[Opening RECORDS FOR THE EXERCISE section]
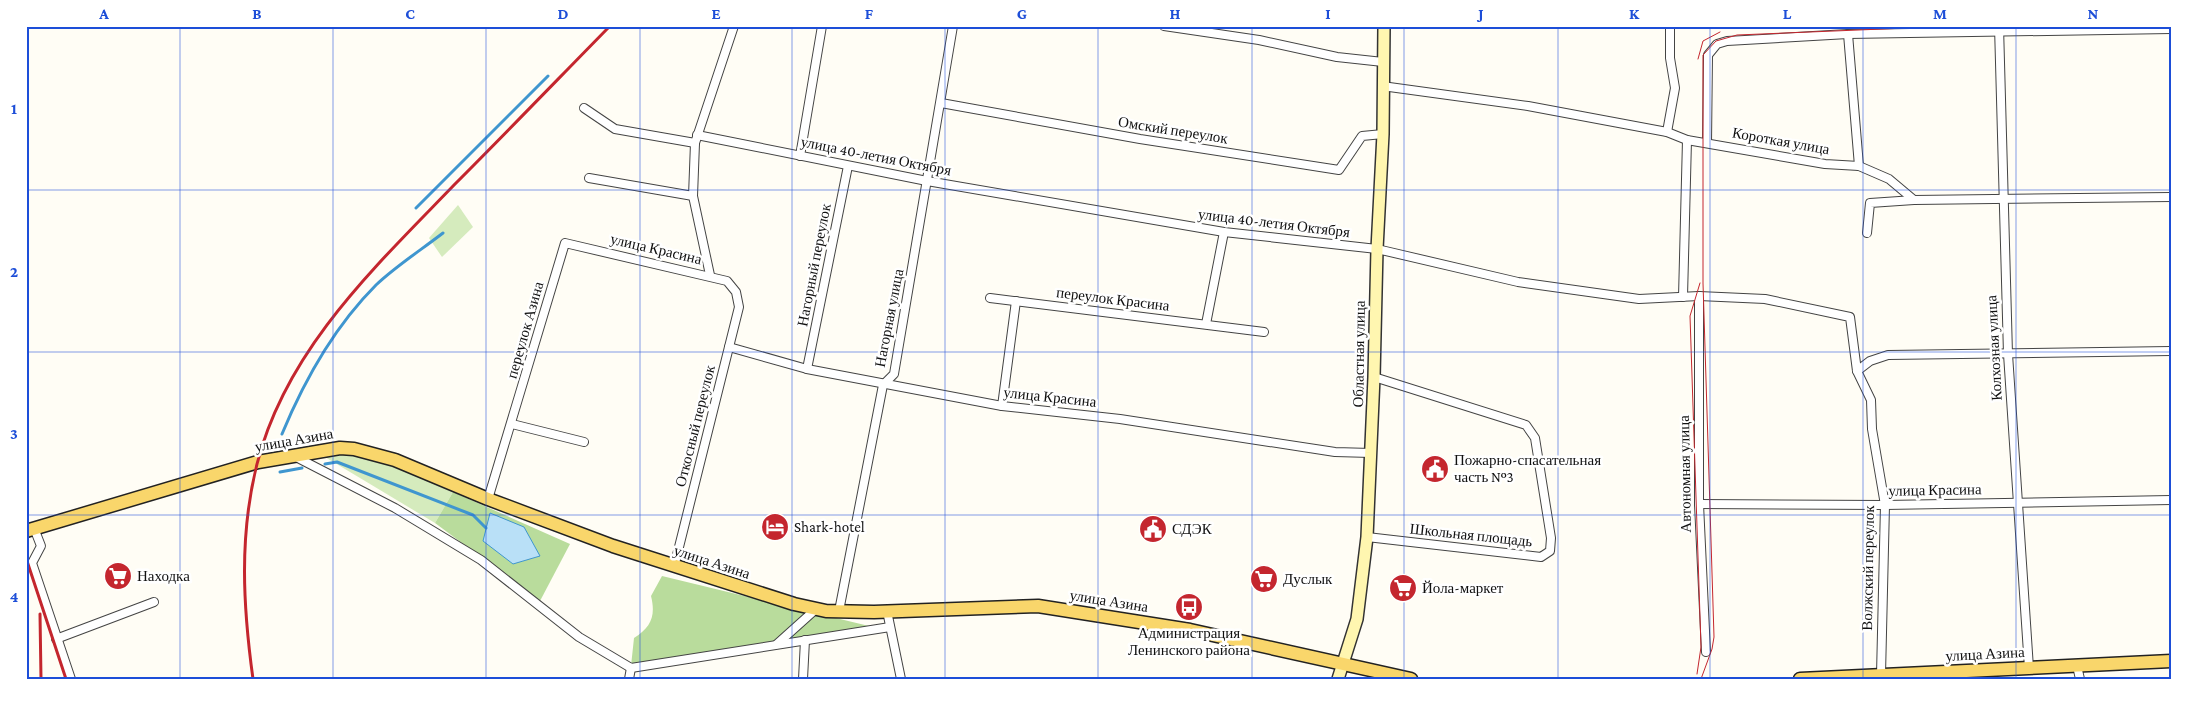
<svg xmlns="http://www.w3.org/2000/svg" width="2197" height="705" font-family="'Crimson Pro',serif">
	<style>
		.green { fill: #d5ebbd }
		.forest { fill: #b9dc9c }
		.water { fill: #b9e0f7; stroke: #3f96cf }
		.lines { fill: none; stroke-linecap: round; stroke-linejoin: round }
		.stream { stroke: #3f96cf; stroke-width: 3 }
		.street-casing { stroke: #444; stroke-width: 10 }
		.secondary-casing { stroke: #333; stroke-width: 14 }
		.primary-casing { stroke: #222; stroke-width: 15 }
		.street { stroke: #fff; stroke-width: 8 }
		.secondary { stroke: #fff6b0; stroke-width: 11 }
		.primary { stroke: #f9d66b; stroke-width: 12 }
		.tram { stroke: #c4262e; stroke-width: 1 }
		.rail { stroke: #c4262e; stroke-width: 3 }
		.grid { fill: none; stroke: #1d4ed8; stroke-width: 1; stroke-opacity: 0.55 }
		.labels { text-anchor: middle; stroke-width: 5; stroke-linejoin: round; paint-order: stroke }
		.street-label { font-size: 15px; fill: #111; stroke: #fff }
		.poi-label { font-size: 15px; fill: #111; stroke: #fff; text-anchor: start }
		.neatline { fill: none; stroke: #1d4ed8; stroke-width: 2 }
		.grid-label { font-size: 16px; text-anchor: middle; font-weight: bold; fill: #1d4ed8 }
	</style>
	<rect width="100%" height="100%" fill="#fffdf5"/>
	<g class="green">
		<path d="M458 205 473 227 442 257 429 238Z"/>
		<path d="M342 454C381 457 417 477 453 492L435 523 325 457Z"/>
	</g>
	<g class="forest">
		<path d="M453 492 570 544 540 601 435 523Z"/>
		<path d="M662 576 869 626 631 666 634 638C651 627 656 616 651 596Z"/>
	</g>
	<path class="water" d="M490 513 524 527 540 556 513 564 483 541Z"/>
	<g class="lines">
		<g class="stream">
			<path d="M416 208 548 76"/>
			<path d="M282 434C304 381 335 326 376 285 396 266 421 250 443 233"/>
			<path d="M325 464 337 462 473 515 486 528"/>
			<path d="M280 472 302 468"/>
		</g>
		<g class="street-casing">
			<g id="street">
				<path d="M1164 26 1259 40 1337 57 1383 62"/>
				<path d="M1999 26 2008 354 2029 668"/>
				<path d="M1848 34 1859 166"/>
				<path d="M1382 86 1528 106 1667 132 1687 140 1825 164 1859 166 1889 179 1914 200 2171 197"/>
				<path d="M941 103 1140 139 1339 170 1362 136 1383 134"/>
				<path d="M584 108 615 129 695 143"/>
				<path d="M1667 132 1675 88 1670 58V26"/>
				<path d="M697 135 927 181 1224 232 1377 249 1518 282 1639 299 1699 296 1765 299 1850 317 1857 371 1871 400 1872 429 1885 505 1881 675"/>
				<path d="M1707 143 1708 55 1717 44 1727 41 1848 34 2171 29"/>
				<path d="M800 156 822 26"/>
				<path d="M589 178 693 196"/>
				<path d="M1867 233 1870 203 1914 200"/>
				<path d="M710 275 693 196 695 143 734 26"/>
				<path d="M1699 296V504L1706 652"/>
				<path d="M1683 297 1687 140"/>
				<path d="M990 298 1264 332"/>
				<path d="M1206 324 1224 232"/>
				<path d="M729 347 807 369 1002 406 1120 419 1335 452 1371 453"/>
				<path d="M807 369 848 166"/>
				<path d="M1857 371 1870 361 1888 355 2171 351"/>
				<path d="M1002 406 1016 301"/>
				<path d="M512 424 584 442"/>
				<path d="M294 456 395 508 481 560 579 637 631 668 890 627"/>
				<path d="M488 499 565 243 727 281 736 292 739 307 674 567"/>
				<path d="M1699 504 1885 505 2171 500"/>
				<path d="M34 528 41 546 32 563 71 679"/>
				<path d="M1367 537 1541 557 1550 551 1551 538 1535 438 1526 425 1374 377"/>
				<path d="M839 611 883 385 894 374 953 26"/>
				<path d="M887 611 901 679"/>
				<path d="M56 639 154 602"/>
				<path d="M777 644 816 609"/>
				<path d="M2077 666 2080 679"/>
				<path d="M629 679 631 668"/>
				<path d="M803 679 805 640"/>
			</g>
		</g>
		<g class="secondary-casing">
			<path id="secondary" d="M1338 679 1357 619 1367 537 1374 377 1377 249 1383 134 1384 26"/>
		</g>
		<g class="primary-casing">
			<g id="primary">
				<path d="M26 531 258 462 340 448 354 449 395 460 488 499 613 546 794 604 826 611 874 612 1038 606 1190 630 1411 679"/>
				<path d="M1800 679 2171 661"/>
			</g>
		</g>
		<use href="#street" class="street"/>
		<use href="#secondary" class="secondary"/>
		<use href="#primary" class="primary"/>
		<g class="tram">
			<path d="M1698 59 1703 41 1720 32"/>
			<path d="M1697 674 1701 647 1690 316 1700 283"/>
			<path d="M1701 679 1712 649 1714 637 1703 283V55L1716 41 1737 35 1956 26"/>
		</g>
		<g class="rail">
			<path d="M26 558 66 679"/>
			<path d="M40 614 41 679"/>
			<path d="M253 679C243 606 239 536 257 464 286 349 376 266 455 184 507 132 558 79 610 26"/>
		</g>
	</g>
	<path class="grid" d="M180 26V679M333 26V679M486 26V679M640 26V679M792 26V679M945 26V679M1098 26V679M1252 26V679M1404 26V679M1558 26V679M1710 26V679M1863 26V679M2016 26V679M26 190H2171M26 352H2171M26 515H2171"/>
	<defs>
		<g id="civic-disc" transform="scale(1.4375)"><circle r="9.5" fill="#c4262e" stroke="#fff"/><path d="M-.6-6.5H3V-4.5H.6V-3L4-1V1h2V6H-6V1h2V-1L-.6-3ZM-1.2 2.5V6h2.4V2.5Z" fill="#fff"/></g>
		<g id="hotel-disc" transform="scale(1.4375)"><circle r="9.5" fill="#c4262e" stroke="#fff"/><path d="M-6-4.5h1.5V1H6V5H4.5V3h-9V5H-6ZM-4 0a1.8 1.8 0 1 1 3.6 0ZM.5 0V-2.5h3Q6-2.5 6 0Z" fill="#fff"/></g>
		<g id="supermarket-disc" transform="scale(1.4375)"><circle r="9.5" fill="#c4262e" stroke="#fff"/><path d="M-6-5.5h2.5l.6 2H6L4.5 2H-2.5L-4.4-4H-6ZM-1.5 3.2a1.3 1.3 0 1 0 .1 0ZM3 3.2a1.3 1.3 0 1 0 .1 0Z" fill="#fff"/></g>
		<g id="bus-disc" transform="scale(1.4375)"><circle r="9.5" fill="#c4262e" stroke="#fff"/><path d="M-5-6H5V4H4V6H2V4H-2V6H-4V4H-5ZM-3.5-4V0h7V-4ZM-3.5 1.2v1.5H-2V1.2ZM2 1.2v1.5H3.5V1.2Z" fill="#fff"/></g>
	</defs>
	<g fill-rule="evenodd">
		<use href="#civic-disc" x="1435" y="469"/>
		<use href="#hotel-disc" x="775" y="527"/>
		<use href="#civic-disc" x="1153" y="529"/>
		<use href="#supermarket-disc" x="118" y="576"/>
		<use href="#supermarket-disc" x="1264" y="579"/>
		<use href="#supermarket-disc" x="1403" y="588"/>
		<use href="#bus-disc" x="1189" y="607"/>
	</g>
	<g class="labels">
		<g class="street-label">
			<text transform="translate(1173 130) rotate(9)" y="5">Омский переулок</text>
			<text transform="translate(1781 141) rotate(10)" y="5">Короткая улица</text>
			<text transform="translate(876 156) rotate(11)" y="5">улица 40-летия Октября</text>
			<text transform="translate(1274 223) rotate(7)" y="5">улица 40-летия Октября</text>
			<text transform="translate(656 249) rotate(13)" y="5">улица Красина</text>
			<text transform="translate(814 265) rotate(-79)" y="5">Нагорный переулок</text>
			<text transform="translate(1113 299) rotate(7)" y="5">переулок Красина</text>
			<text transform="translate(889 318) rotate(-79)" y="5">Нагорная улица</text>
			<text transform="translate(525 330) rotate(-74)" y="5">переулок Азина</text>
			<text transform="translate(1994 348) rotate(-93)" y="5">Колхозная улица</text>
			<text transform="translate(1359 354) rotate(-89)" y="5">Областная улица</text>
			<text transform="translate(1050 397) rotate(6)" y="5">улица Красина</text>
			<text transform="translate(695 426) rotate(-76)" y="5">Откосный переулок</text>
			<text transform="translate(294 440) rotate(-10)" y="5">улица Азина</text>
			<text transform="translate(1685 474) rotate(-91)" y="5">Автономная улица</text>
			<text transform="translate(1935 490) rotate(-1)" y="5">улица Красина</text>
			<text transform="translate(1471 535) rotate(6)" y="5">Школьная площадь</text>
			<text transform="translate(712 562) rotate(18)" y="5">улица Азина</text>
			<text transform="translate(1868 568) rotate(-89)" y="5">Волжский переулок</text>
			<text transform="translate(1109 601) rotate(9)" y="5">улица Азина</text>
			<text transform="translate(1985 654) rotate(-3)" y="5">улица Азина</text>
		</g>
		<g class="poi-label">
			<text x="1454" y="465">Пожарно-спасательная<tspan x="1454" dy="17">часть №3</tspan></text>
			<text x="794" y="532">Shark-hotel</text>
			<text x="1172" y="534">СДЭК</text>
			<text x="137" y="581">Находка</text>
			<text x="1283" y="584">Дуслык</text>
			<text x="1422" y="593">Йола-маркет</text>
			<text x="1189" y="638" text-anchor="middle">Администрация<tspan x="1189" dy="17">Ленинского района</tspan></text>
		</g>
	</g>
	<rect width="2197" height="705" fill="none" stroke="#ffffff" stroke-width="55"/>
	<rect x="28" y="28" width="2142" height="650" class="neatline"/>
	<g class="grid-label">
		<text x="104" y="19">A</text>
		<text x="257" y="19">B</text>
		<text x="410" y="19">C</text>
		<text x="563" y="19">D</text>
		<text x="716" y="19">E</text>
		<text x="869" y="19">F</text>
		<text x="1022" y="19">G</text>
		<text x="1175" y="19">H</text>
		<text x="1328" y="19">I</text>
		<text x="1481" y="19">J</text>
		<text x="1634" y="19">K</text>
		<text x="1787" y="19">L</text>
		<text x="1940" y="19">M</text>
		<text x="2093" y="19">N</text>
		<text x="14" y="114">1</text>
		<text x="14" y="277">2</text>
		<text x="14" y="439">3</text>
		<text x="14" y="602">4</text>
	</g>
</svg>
[Closing RECORDS FOR THE EXERCISE section]
■ HOW TO COMPLETE THIS TASK:
When a line in the material above holds the word "lines", count it; report only the total.

■ ANSWER BELOW:
2